This one makes a bit of a mess but it’s pretty fun.
Whenever I make my own sausage rolls no two ever look the same, but isn’t that kind of the best bit?
I went pretty safe with this recipe but when it comes to the fillings the best thing to do is try something new, chilli & ginger work well with pork as does a classic apple sauce.
- The meat from a few sausages squeezed into a bowl
- 1/2 an onion, diced
- A tablespoon of fresh rosemary, roughly chopped
- 2 sage leaves, roughly chopped
- 2 table spoons of whole grain mustard
- 2 cloves of garlic
- 1 dusting of flour
- 1 pack of shop bought pastry
- 1 egg, beaten
I started off by pre heating an oven to gas mark 6.

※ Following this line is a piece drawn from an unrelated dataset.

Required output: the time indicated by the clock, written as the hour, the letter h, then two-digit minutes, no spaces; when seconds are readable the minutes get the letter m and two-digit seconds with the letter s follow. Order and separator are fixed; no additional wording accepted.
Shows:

Next I started frying off the onions with the herbs and garlic. I then added the sausage meat to the pan and once it had browned I added in the mustard too.

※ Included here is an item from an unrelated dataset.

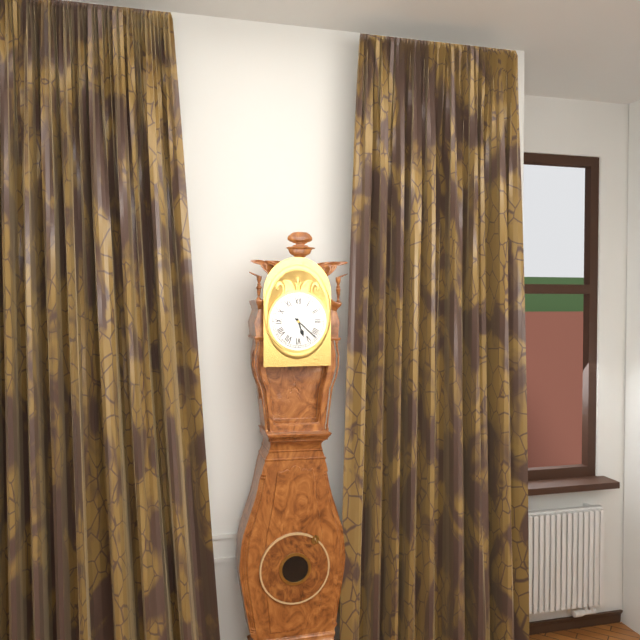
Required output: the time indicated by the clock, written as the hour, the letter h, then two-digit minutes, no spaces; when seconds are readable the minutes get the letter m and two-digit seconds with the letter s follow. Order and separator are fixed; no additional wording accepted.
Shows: 5h22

I then set the pan aside and rolled the pastry out on to a floured work surface. Once it was spread thin I added in the filling and rolled over to one side, which I then crimped and washed with egg and scored with a fork to make sure it stuck.
The huge long sausage roll was then scored across the top (to make it look pretty and to let the steam out) and popped into the oven.
Once the pastry turned brown and crispy I took it out and moved it to a cooling rack. When I couldn’t wait any longer I portioned up the rolls and we all got stuck in!